Nearly half of UK adults (47%) considered starting their own business, but fear of funding rejection stopped two-thirds from making the move, research from money.co.uk business loans revealed.
The survey found that two-thirds (69%) of those surveyed said they had never applied for financial support such as a business loan or grant.
Only 16% said they had been accepted for support once, while 9% said they had been rejected once.
Just 4% had been accepted multiple times and 2% rejected more than once.
The survey also found that a third (31%) of respondents reported ‘fear of failure or financial risk’ as a top barrier.
Only 13% felt very confident about securing financial support from a bank or other provider.
Despite concerns, only 11% of applicants had been rejected for business funding, and one in five (20%) were accepted at least once.
The data also showed that the 25 to 34 age group made more funding applications than any other, at 56%.
Among 18 to 24-year-olds, a quarter (24%) said they were very confident about getting help from financial institutions.
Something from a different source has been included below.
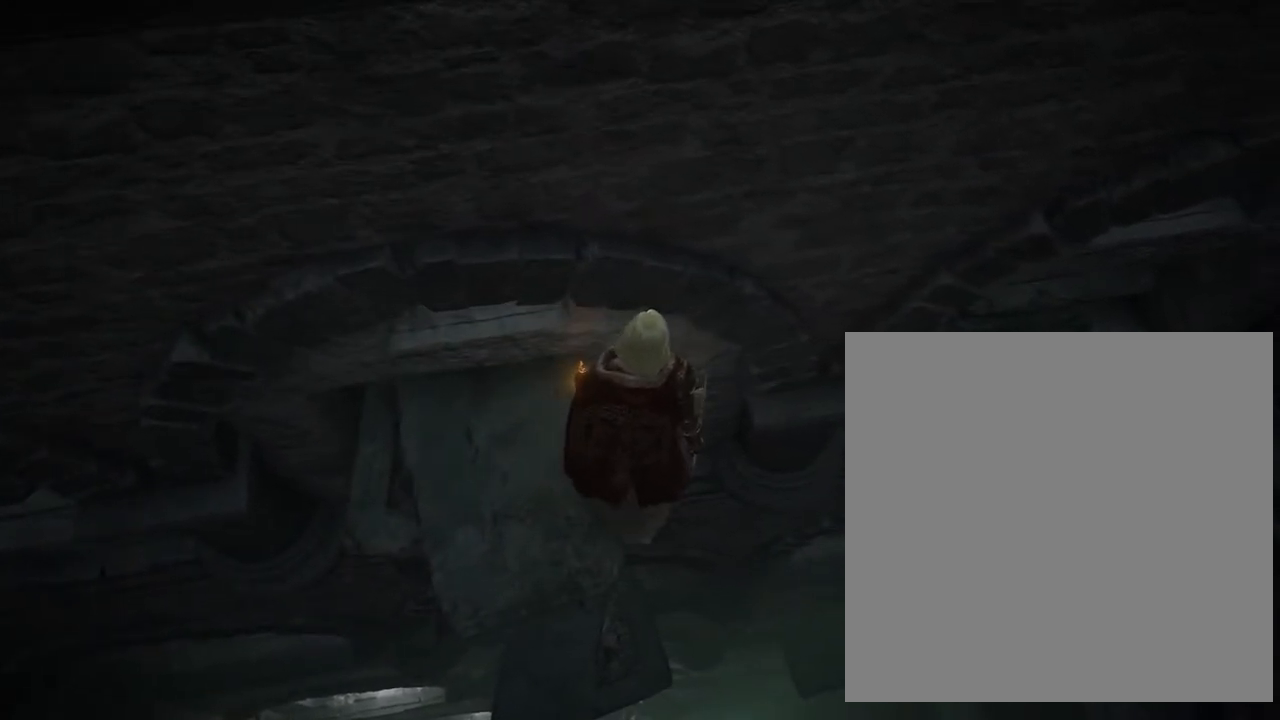
{"buttons": [], "left_stick": "up-left", "right_stick": "left", "events": [[333, "left_stick", "up-left"], [367, "right_stick", "left"]]}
For this group, 49% said access to funds was the main barrier to starting a side hustle.
Joe Phelan, money.co.uk business loans expert, said: “From the survey insights, it’s clear that funding is a key challenge and concern for many aspiring entrepreneurs.
“Grants, personal savings and other debt-free forms of funding won’t always be possible but there are ways you can lend responsibly to achieve your entrepreneurial goals.”
Phelan advised that it is important for applicants to improve their credit score, as lenders are more likely to offer funding to those with a good credit history.
He explained that using a business credit card for manageable purchases and making repayments on time can help build credibility with lenders.
He also advised developing a detailed business plan that sets out projected revenue and includes market analysis, cash flow forecasts and evidence of demand, such as sales or social media following.
This helps show lenders that the business is viable and that repayments are affordable, according to Phelan.
He added: “Like a business plan, a repayment plan should outline cash flow and time-stamped revenue projections.
“Lenders appreciate financial transparency, so outlining when they can expect to receive their return on investment is key.”